Les données sur l’évolution des prix pour avril ont révélé une image saisissante du côté des consommateurs. Alors que les prix ont augmenté pour 250 des 336 principaux produits examinés par rapport au mois précédent, une baisse a été enregistrée pour seulement 15 produits.

Le champion de la hausse des prix du mois dernier a été celui des tomates, avec une augmentation de 50,54 pour cent. La tomate était suivie par les autres produits de santé avec 29,87 pour cent, l’éclairage avec 25,14 pour cent, le chauffage avec 25 pour cent et la jupe avec 24,72 pour cent.

L’augmentation des ventes de vêtements et de produits alimentaires a également attiré l’attention. Les t-shirts pour femmes ont augmenté de 22,34 pour cent, les robes de 20,77 pour cent, les chemises pour hommes de 20,63 pour cent et les chemises pour femmes de 19,99 pour cent. Les carottes ont augmenté de 19,30 pour cent et les pantalons pour femmes de 18,87 pour cent.

La hausse s’est également poursuivie dans le groupe des légumes. Alors que le prix du piment fort a augmenté de 16,87 pour cent, celui de la laitue frisée de 16,84 pour cent, celui du poivron vert de 16,45 pour cent, celui de la tunique a augmenté de 15,60 pour cent.

En revanche, de fortes baisses de prix ont été enregistrées sur certains produits. Le produit le moins cher en avril était l’aubergine avec 63,20 pour cent. L’aubergine était suivie par le concombre avec 38,12 pour cent, les courgettes avec 32,59 pour cent, les fraises avec 27,15 pour cent et les haricots verts avec 20,35 pour cent.

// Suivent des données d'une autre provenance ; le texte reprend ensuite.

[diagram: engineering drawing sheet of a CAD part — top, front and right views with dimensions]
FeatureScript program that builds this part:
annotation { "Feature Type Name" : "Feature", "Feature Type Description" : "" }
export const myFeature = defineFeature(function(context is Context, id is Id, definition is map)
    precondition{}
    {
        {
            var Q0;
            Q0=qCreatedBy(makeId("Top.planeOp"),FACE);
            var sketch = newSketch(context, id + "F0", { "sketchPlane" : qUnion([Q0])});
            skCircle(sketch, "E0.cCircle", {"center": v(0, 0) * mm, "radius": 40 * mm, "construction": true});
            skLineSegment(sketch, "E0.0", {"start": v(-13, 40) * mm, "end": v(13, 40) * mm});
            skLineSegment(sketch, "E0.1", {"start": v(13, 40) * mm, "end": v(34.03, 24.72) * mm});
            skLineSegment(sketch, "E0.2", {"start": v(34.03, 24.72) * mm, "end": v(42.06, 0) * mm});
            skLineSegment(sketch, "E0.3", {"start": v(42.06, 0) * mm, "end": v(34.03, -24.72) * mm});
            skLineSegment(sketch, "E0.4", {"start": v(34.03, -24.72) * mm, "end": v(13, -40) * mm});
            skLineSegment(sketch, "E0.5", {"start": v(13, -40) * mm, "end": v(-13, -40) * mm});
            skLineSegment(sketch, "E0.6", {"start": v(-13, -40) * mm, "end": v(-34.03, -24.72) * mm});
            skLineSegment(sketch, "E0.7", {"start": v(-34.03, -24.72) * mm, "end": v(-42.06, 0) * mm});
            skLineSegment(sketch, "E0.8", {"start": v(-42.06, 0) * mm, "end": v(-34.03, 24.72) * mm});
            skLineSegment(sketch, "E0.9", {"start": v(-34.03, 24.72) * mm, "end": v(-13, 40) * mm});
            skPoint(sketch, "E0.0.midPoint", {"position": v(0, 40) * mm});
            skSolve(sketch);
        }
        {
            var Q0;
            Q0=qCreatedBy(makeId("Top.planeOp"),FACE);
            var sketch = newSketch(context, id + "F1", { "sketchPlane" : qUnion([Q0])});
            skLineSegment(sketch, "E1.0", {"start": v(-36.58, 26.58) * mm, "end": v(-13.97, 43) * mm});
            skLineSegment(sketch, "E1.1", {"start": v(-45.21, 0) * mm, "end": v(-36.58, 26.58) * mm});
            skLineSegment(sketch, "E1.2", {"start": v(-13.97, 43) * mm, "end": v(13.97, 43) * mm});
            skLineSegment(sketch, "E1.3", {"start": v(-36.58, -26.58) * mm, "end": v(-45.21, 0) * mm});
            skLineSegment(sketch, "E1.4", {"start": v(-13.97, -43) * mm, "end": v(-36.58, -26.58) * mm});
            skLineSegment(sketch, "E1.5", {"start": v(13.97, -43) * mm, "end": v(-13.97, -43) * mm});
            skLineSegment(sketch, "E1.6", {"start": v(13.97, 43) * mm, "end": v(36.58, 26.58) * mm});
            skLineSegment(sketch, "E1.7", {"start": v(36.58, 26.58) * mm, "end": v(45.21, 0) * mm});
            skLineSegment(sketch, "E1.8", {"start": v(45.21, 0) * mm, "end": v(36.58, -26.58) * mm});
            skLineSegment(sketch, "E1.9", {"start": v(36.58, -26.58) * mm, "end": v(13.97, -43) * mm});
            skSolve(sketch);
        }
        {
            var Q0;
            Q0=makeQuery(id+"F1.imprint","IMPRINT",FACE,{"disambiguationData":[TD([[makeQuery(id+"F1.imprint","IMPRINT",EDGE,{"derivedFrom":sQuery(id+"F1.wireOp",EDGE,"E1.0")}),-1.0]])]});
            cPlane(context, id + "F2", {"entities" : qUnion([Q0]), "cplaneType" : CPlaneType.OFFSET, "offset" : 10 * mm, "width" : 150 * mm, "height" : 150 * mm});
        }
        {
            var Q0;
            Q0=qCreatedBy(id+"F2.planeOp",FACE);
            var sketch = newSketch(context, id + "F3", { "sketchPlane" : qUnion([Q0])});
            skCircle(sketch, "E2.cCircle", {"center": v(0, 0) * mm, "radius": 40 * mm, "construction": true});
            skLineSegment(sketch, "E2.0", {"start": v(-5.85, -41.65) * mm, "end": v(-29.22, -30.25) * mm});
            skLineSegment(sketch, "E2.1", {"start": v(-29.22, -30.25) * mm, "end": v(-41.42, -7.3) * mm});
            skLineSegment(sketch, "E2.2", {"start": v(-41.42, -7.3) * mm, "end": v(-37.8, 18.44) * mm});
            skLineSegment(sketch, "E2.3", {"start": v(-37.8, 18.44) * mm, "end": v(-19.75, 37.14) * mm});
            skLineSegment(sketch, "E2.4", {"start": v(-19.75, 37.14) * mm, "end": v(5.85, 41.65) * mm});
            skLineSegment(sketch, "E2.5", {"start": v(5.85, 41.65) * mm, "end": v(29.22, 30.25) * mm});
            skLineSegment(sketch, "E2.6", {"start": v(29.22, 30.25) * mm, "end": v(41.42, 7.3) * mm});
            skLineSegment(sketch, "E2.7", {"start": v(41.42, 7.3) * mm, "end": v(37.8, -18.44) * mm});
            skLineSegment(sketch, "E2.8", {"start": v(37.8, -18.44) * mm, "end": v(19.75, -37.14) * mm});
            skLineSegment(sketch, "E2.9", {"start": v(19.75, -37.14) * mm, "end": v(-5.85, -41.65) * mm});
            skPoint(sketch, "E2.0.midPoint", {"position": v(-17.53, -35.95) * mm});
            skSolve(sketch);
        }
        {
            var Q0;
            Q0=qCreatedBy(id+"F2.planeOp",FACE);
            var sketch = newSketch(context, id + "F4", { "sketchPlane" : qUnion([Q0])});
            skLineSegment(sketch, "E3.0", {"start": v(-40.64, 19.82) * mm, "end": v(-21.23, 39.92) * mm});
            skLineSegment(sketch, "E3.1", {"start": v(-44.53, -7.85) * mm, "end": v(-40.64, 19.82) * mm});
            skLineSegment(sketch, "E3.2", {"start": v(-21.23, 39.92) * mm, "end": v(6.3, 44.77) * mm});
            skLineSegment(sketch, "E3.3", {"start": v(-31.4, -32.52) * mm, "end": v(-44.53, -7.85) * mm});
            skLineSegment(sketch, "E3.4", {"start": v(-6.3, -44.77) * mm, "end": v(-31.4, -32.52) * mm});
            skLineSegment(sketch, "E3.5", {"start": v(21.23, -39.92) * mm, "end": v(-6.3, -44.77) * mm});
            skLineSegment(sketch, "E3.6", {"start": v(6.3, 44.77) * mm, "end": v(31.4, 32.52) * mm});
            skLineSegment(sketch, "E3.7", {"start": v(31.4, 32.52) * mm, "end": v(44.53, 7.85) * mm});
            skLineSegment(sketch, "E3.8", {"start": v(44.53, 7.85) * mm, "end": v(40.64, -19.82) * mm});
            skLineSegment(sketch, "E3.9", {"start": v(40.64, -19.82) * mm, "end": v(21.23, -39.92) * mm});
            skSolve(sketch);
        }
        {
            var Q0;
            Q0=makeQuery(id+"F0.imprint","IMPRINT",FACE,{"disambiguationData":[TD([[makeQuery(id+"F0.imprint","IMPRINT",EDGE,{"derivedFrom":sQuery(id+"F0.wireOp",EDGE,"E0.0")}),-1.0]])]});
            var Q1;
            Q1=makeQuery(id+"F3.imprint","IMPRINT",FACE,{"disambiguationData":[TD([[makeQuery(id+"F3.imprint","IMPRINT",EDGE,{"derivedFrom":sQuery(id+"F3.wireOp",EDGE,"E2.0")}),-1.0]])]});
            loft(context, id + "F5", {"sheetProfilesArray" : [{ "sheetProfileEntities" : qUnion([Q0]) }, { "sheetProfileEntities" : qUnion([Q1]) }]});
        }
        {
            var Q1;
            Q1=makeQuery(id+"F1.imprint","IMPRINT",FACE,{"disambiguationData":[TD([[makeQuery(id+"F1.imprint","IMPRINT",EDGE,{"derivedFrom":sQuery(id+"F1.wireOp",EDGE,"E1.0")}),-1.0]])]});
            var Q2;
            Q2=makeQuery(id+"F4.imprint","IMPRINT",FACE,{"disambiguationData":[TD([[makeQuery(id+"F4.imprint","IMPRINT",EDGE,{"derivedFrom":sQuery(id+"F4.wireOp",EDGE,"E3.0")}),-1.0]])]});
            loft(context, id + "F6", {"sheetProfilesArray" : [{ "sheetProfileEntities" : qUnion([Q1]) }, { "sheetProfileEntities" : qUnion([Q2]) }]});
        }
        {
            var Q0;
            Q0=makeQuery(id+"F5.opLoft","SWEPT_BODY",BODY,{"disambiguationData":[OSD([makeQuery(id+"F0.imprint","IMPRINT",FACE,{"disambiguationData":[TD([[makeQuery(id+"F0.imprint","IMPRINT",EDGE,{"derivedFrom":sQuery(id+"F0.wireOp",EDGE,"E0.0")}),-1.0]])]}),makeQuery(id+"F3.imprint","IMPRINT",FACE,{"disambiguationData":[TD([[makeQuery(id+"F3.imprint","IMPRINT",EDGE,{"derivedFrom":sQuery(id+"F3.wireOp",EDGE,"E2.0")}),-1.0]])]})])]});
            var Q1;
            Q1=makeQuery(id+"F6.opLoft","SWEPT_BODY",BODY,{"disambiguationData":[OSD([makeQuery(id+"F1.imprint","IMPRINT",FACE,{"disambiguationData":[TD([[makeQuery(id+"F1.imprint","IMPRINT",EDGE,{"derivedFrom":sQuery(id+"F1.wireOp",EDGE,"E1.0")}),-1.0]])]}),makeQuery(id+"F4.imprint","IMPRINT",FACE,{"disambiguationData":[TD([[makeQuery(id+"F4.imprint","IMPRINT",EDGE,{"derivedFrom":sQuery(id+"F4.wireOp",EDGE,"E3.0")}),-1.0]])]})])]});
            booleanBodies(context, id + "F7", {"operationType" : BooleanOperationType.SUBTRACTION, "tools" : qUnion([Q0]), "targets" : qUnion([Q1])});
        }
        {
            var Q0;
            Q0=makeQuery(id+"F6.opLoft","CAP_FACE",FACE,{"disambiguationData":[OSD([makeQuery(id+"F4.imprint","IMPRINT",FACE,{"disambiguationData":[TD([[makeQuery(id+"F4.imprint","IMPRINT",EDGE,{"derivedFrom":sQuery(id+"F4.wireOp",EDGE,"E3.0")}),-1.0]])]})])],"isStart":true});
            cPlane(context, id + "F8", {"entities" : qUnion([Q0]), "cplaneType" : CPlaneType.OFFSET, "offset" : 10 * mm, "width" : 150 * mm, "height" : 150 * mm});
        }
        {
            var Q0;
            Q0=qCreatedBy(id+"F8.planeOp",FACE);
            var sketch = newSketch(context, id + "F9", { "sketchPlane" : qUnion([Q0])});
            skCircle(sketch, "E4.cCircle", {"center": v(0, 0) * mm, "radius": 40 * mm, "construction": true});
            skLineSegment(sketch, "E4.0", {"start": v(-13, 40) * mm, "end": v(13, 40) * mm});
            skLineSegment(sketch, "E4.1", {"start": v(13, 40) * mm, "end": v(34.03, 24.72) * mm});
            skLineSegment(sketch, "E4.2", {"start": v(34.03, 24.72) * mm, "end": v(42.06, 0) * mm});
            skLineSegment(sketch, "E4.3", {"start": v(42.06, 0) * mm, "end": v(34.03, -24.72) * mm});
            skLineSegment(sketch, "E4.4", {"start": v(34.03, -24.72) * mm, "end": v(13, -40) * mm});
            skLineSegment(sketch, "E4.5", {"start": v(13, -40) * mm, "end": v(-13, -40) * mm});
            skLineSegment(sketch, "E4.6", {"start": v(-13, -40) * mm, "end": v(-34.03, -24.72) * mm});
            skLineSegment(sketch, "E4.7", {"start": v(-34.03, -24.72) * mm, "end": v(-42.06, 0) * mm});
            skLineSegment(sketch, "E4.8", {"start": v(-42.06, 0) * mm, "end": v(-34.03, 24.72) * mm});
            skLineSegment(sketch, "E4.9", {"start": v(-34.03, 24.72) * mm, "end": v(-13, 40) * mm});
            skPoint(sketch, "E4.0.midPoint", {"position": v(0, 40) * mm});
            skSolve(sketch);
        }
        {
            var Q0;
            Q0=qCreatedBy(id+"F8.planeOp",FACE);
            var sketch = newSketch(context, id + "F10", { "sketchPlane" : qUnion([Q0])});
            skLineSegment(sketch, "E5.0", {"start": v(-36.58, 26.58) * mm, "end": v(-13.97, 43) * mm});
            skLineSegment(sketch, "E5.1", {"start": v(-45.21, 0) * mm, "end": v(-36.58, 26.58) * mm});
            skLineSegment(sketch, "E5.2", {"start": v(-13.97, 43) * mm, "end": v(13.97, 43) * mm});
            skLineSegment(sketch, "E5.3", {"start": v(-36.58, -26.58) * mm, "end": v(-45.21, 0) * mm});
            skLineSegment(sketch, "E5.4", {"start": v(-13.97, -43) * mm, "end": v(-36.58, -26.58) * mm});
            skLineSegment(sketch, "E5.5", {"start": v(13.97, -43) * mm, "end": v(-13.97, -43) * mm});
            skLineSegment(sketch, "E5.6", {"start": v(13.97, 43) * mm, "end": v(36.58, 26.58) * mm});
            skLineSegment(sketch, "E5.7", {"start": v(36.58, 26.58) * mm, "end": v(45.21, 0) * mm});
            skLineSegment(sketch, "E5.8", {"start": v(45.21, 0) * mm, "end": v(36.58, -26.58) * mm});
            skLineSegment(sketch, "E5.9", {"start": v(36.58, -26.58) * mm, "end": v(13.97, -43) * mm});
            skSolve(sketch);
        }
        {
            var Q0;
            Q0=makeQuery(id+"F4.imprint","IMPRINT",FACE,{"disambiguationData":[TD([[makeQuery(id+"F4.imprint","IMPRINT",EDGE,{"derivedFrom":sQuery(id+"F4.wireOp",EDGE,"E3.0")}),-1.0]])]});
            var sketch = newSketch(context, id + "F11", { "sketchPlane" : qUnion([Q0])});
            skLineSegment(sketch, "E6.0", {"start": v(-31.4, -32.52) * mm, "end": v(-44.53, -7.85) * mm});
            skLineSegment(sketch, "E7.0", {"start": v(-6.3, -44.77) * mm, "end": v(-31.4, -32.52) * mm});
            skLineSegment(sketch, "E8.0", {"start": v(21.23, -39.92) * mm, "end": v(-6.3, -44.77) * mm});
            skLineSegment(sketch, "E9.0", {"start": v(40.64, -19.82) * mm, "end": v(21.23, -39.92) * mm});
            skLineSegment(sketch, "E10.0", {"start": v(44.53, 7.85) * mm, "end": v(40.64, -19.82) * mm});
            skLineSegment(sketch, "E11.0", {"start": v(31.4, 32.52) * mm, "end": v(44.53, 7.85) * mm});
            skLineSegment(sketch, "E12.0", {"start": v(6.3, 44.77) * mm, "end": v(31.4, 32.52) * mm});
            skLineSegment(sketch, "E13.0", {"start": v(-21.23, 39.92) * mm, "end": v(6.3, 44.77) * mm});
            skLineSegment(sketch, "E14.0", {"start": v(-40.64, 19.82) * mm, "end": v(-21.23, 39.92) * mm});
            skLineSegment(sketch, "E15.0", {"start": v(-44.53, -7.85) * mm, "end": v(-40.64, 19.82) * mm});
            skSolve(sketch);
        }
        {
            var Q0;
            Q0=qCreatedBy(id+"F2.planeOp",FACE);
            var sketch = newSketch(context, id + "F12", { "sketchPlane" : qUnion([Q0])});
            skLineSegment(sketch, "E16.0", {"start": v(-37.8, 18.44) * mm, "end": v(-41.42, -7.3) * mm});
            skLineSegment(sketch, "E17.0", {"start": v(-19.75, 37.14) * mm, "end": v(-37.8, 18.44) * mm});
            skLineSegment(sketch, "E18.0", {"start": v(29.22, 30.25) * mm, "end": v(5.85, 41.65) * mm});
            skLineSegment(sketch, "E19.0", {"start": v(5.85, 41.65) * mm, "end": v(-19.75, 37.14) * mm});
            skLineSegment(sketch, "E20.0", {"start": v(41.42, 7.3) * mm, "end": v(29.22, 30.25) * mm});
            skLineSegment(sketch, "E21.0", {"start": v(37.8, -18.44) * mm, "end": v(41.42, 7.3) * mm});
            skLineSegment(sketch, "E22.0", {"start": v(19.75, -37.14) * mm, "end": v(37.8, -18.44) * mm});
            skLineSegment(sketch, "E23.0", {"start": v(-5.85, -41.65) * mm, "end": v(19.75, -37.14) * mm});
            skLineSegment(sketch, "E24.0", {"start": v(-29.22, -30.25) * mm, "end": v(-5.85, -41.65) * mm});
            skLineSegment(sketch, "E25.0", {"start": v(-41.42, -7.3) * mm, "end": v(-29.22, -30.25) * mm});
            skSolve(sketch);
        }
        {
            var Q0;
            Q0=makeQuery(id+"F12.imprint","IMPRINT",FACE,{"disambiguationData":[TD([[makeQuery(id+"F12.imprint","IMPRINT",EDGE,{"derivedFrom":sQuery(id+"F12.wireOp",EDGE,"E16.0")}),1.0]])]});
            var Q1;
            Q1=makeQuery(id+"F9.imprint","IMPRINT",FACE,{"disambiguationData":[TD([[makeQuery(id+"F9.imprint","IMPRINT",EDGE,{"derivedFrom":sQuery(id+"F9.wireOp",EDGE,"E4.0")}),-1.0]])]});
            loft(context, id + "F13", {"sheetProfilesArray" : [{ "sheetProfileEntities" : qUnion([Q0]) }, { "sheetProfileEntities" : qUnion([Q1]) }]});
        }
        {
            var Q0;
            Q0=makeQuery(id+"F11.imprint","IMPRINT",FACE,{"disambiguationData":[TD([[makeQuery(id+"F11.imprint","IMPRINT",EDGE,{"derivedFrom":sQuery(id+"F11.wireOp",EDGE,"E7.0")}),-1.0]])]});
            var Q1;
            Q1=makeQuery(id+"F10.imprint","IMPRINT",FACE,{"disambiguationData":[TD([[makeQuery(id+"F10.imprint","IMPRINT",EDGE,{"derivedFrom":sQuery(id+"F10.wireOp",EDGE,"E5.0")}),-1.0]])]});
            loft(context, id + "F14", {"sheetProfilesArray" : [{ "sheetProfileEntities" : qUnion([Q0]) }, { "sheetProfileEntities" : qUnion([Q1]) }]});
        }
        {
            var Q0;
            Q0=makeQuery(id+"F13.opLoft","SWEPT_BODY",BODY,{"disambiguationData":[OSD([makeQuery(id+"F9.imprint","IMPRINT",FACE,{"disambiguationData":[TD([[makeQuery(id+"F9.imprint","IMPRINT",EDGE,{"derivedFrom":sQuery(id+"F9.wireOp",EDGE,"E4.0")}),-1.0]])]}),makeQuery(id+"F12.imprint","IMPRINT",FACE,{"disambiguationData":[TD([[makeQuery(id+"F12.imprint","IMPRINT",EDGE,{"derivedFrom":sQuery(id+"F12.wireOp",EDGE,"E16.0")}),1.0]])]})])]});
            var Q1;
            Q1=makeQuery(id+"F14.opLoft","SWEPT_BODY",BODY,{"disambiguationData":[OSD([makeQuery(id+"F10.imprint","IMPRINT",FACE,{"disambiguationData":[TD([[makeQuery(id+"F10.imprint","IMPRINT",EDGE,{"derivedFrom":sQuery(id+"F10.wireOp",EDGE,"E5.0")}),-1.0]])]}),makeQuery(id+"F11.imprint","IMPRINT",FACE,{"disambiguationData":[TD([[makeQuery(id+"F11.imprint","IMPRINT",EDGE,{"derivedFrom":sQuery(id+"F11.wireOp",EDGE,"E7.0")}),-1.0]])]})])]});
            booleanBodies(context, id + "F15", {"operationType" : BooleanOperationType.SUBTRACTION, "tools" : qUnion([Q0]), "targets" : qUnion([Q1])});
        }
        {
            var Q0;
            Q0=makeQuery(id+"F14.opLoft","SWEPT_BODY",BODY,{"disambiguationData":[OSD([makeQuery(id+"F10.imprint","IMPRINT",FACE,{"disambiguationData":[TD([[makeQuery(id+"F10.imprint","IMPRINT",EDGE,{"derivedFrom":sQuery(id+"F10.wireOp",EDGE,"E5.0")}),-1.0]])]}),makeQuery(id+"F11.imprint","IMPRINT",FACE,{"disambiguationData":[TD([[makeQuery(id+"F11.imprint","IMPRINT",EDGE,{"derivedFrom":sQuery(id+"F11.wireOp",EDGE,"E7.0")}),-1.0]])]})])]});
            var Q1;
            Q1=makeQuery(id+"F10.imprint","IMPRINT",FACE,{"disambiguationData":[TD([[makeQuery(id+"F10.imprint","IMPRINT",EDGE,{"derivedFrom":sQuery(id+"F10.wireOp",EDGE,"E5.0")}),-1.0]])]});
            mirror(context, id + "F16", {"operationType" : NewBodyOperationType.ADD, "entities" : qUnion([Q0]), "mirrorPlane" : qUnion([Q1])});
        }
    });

Parmi les autres produits dont les prix ont diminué figurent les jouets avec 11,05 pour cent, les œufs avec 5,80 pour cent, les billets de bus interurbains avec 5,29 pour cent et le persil avec 2,36 pour cent. Les vestes pour hommes ont diminué de 1 pour cent, les billets de cinéma de 0,83 pour cent et le concentré de tomates de 0,34 pour cent.

Les données ont une fois de plus révélé l’impact de la volatilité des prix, notamment des produits alimentaires et vestimentaires, sur les dépenses de consommation.